▶ What the exercise asks:
Answer these questions using the review below.
1. What is the nose in uniform able to pass itself off as?
2. What does the newspaper clerk refuse to do for Kovalyov?
3. Who is named as the translator of the novella?

▶ Selected excerpt:
·····
I suspect I’d get the satire of this more if I knew more about Russia in the 1830s, but nevertheless this was a fun and funny read. It’s funny how Kovalyov is more worried about his chances with the ladies than anything else, and funny how the nose in uniform is able to pass itself off as a government official, higher in rank than Kovalyov. And Kovalyov’s interactions with a newspaper clerk, who refuses to place an ad in the paper about Kovalyov’s missing nose, are really great.

Further reading: this piece by Bob Blaisdell in the Los Angeles Review of Books makes me want to read more Gogol. I also like this post on the Melville House blog by Jonathan Gibbs, who doesn’t like this novella, and Ian Dreiblatt (the translator), who very much does.
·····
▶ Entries supplied:
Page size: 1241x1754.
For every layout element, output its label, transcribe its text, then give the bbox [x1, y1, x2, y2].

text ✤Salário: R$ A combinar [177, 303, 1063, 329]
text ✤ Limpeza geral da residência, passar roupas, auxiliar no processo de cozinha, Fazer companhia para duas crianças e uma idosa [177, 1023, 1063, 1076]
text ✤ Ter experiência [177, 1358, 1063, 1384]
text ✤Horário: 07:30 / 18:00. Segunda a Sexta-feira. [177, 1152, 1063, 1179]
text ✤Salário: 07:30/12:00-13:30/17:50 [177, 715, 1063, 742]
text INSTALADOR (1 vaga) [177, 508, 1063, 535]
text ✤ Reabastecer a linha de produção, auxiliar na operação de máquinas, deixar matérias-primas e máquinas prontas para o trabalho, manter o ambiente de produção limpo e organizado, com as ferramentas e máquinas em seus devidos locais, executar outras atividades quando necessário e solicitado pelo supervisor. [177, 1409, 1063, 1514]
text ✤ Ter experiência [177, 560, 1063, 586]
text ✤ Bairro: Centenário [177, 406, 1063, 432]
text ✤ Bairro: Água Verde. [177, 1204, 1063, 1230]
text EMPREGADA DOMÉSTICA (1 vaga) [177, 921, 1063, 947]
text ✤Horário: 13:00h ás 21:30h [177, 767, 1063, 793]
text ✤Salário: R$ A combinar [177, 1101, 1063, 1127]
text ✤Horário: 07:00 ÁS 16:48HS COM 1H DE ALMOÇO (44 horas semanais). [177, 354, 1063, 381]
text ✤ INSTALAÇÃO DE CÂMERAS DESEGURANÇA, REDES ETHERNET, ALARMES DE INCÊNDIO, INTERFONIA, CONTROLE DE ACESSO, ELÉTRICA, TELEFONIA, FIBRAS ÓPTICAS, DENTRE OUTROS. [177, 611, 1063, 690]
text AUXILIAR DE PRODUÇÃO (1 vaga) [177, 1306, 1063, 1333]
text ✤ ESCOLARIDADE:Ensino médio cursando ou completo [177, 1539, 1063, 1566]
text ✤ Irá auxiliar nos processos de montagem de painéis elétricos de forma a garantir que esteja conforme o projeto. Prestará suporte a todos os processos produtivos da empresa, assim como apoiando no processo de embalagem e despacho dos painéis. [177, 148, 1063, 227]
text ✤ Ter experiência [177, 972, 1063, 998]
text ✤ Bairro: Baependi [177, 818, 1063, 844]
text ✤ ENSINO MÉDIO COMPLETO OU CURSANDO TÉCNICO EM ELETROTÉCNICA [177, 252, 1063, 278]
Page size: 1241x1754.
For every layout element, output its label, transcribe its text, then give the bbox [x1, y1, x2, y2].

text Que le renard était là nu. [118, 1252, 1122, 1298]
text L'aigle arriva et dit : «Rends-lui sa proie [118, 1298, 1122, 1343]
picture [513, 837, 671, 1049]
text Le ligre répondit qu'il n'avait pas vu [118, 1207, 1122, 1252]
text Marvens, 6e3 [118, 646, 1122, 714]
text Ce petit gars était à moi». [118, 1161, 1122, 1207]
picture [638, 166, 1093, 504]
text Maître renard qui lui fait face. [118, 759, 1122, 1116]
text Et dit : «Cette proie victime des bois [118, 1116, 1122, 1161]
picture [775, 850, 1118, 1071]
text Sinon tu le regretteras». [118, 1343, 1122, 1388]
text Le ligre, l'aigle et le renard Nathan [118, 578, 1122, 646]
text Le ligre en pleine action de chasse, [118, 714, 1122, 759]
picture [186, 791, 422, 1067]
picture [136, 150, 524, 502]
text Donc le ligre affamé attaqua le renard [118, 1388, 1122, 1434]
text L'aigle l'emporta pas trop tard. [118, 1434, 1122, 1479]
·····
▶ The completed task:
1. A government official higher in rank than Kovalyov.
2. Place an ad in the paper about Kovalyov's missing nose.
3. Ian Dreiblatt.